By noting where the rods allowed themselves to be separated and where they stayed insistently together, Beaumont and Aurora marked out a rough circle nearly ten meters across. Then, to the surprise of the others, Beaumont snorted with laughter.

“Sorry!” he said. “But this suddenly reminded me of an old black-and-white movie I saw on TV once. Must have been made in the Fifties.
The Thing—
that was it! A bunch of scientists were at the North Pole or somewhere icy, and they marked out this circle—a shape they could see under the ice. It was a flying saucer—of course! Hey! I hope we don't find a creature like they did. It was a sort of human carrot, and if I remember rightly it was after their blood. That was before Spielberg started making movies where the aliens were goody-goodies....”

Aurora smiled patronizingly. “Yes, well, we don't want to let our imaginations to run away with us, do we? Don't you think we ought to call the others here, to see what it is we've found?”

Verdet called Orlov to ask what progress was being made back at camp. He reported to Beaumont and Aurora that, the Igloo having now been repressurized, Orlov and Minako had shed their environment suits. They were avoiding touching the Beacon, limiting themselves to various instrumental tests. There was radioactivity somewhere within, it appeared, but not at any dangerous level, and there was a strong magnetic field.

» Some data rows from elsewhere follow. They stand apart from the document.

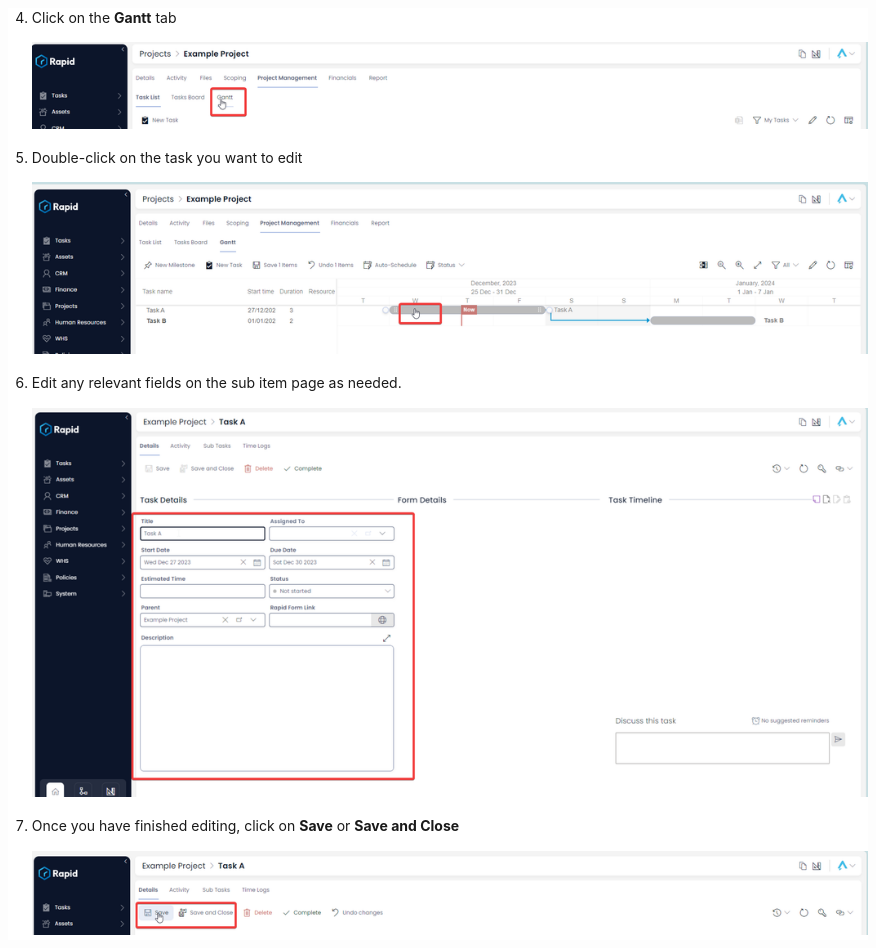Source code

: 4. Click on the **Gantt** tab

    ![A screenshot showing the location of the Gantt tab from within a project item.](./downloaded_image_1705286193192.png)

5. Double-click on the task you want to edit  

    ![A screenshot showing how the user should double click on Gantt task to open the task item](./downloaded_image_1705286213478.png)

6. Edit any relevant fields on the sub item page as needed.  

    ![A screenshot showing the details of the sub-item and fields that can be edited](./downloaded_image_1705286214502.png)

7. Once you have finished editing, click on **Save** or **Save and Close**

    ![A screenshot showing the location of the save button so that users can save any of the edits they made against the task](./downloaded_image_1705286215516.png)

Nothing else, so far.

“You may not have noticed,” added Orlov, “but the Sun's getting low. You'll be in shadow very soon down there, and by the time we got to you it would be virtually dark. So I suggest that, as long as the area's well marked, you come back here to the Igloo now and we'll all go out again early tomorrow.”

Verdet agreed on behalf of the other two.

Before they returned, Beaumont walked over the area holding his pendulum. It told him that whatever lay below him was metallic, and deeper than the Beacon had been. The depth was no more than two or three meters, though, according to the pendulum.

“I can't be sure, but there might be an even bigger mass buried below. There's something peculiar about it. Maybe this is just the tip of the iceberg.” As it often did when he launched himself upon a theme, his face lit up with enthusiasm. “Hey, perhaps we've discovered a whole Martian city, buried down there!”

“Careful! We're getting into the realms of fantasy again.” warned Aurora.

“Well, don't you think all this
is
pretty fantastic?” he retorted.

* * * *

Early next day the party, short only of Verdet—left to man the communications desk and with instructions not to touch the Beacon while alone—straggled along the canyon. By the time they reached the circular area Aurora and Beaumont had marked out the previous day, a widening band of amber sunlight was creeping down the wall to greet them. They had brought trolleys packed with tools, extra oxygen and food packs, with the expectation of a long day ahead.